Chaque ministre veut sa réforme. Comme si l’action à la tête d’un maroquin était uniquement liée à cette capacité à remettre en question les choses établies et à engager la France sur de nouveaux chemins. Alors que le gouvernement semble bien en manque d’inspiration dans le domaine économique, la hausse continuelle du chômage vient encore de le prouver, l’éducation est un terrain très fertile en idées nouvelles pour le gouvernement. Après la réforme des rythmes scolaires dont les lourdes conséquences n’ont pas été anticipées, loin s’en faut, la mise en place des nouveaux programmes scolaires pour les collégiens est le nouveau champ de bataille idéologique de la rue de Grenelle. Et sur ce point, Najat VALLAUD-BELKACEM joue au petit chimiste. Car à vouloir édulcorer les programmes, à les rendre plus « digestes » pour les enfants, à essayer de supprimer les enseignements dit élitistes, le ministre risque de battre en brèche le socle des savoirs fondamentaux de la République et même de la France, de son héritage et de sa mémoire. A regarder de plus près, les mesures sont graves.

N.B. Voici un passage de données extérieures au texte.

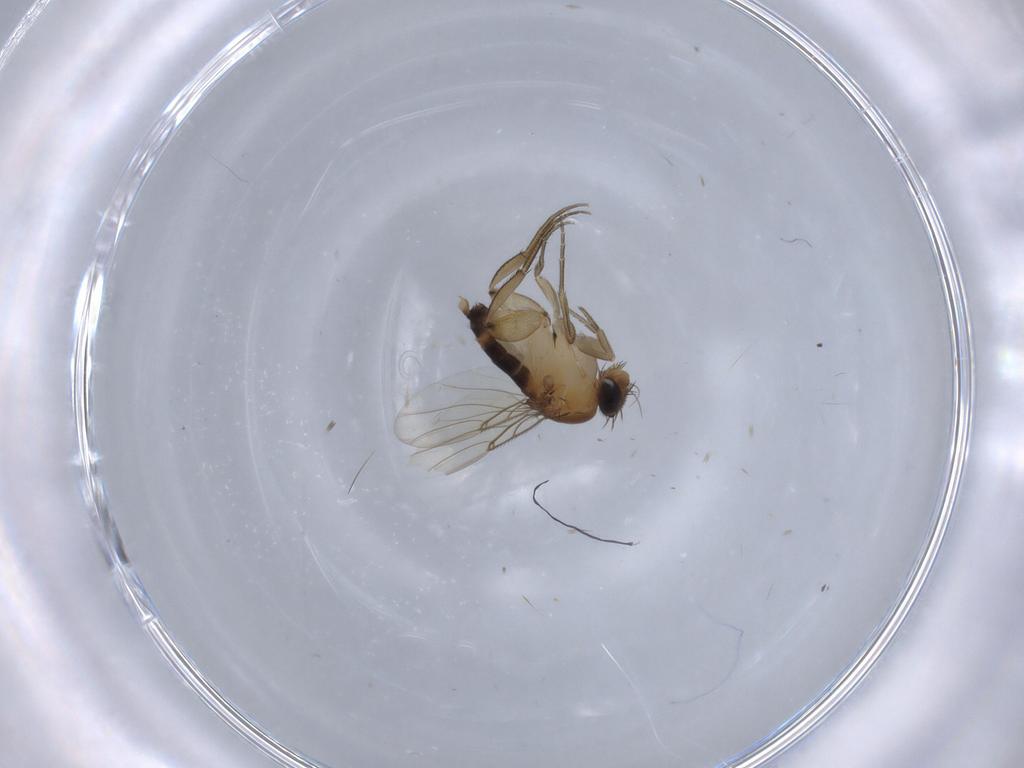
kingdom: Animalia
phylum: Arthropoda
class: Insecta
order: Diptera
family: Phoridae
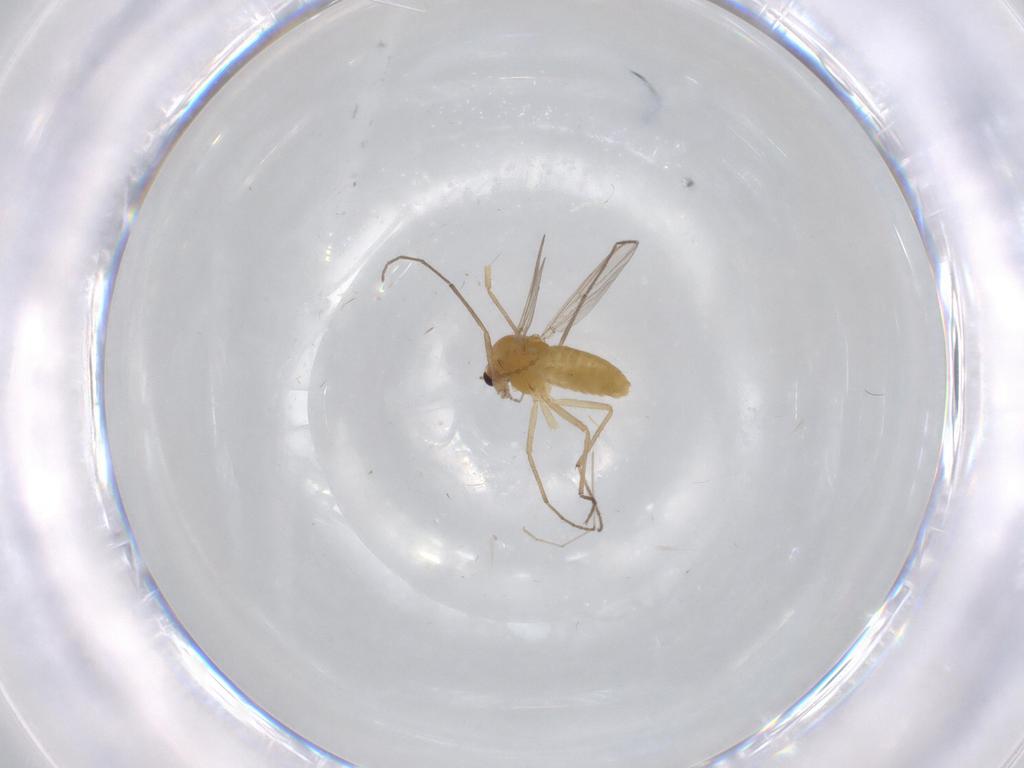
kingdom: Animalia
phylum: Arthropoda
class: Insecta
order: Diptera
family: Chironomidae
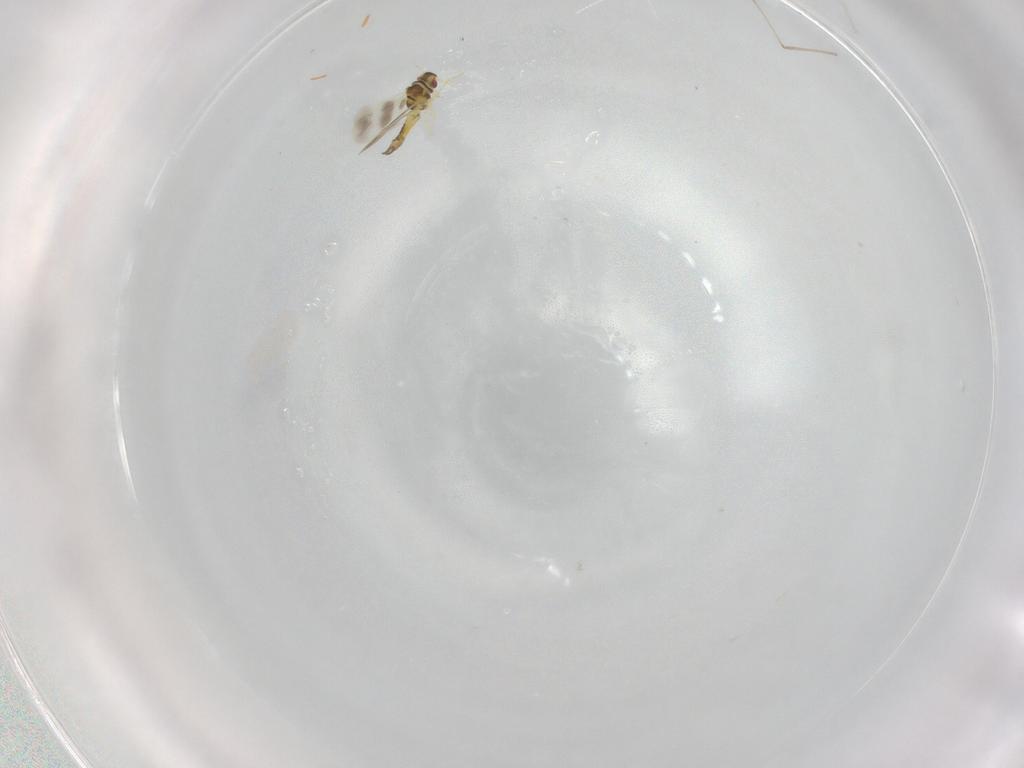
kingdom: Animalia
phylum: Arthropoda
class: Insecta
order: Hemiptera
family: Aleyrodidae
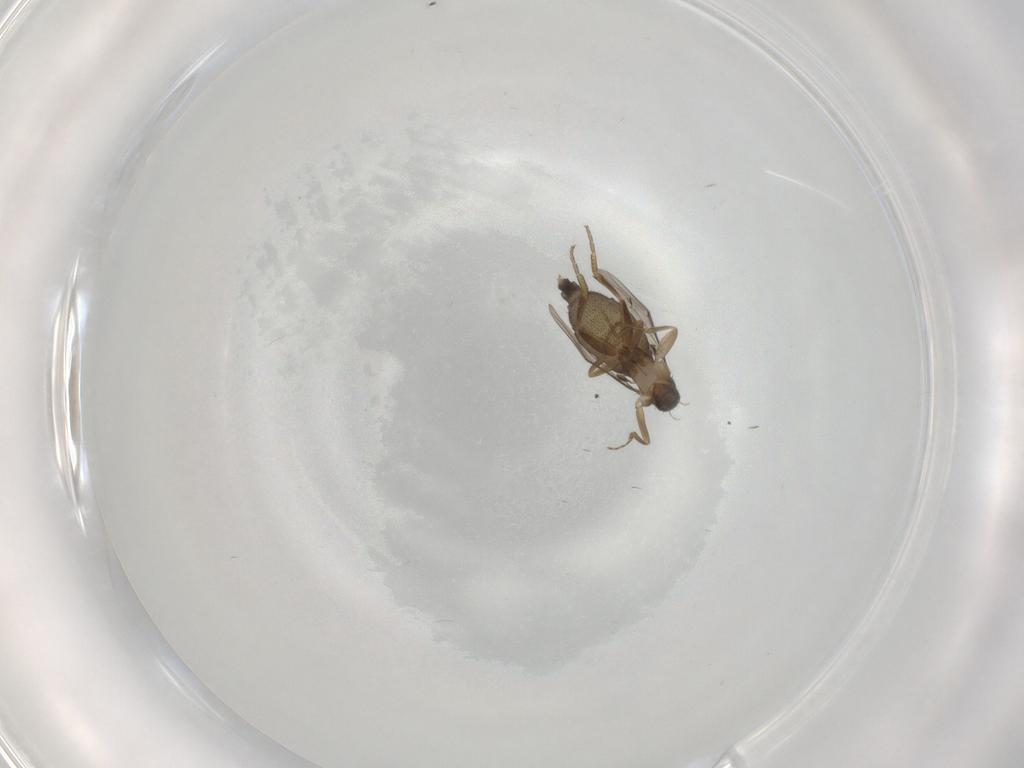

Le scandale a été initié par les risques bien réels qui existent sur l’enseignement du grec et surtout du latin. Anecdotique certains diront. Je ne peux y souscrire. Surtout quand cette démarche est accompagnée par l’étrange volonté de mettre en place des cours d’improvisation au collège. En somme, Sénèque supplanté par Debbouze. Un dérèglement des valeurs tout à fait inquiétant qui va éloigner les jeunes non seulement des notions sémantiques, mais aussi et surtout de références historiques et culturelles nécessaires à la compréhension du monde qui les entoure. Demain, les vestiges qui ornent le centre de nombreuses villes françaises, Nîmes la première, ne seront plus que des amas de pierres certes esthétiques, mais vide de sens.
La réforme des programmes scolaires s’attaque aussi aux classes bilingues et à l’apprentissage de l’allemand, qui est non seulement un rempart contre une certaine suprématie de la langue anglaise à l’école, mais également une action culturelle concrète de l’amitié franco-allemande et donc de la construction européenne. La langue de Goethe, jugée souvent élitiste, risque elle de faire les frais de ce nivellement par le bas prôné par le gouvernement. Après la mise en place de cursus anglophone à l’université, c’est un nouveau coup dur pour la diversité culturelle.
Avec les programmes d’histoire, le ministre de l’Education nationale atteint des sommets d’incohérence. Le danger est grand pour nos enfants de perdre des références indispensables à l’histoire de la Nation. Car en voulant rendre certaines périodes facultatives, l’histoire perd ce qui en fait sa quintessence, à savoir la chronologie et les constructions intellectuelles du monde, de l’Europe et de notre pays en particulier. Comment envisager la Révolution sans avoir étudié les Lumières ? Comment concevoir la Renaissance sans aborder la Réforme et la pensée humaniste ? Enfin, la volonté de rendre l’étude des débuts et du développement de l’Islam obligatoire, alors que le Moyen Age chrétien ne deviendrait qu’une option programmatique, est une erreur grave. Cette démarche vise à nier près de mille ans de l’Histoire nationale au cours desquels une France en construction se distingua par un rayonnement religieux, culturel et artistique dont les plus beaux témoignages sont les églises, les monastères, les cloitres et les cathédrales.
Cette réforme aux visages multiples m’inquiète. Je ne peux pas croire que le ministre de l’Eduction nationale puisse aller au bout de ce processus qui devrait aboutir à la rentrée 2016, à moins de vouloir saccager une certaine idée de la culture, de ses héritages les plus prestigieux et de mettre en place une nouvelle échelle des valeurs, où le savoir classique serait relégué au rang d’une vulgaire option. La France, patrie des Lumières, du savoir et de l’exigence culturelle ne peut se résigner à de tels projets. Nous devons nous y opposer farouchement.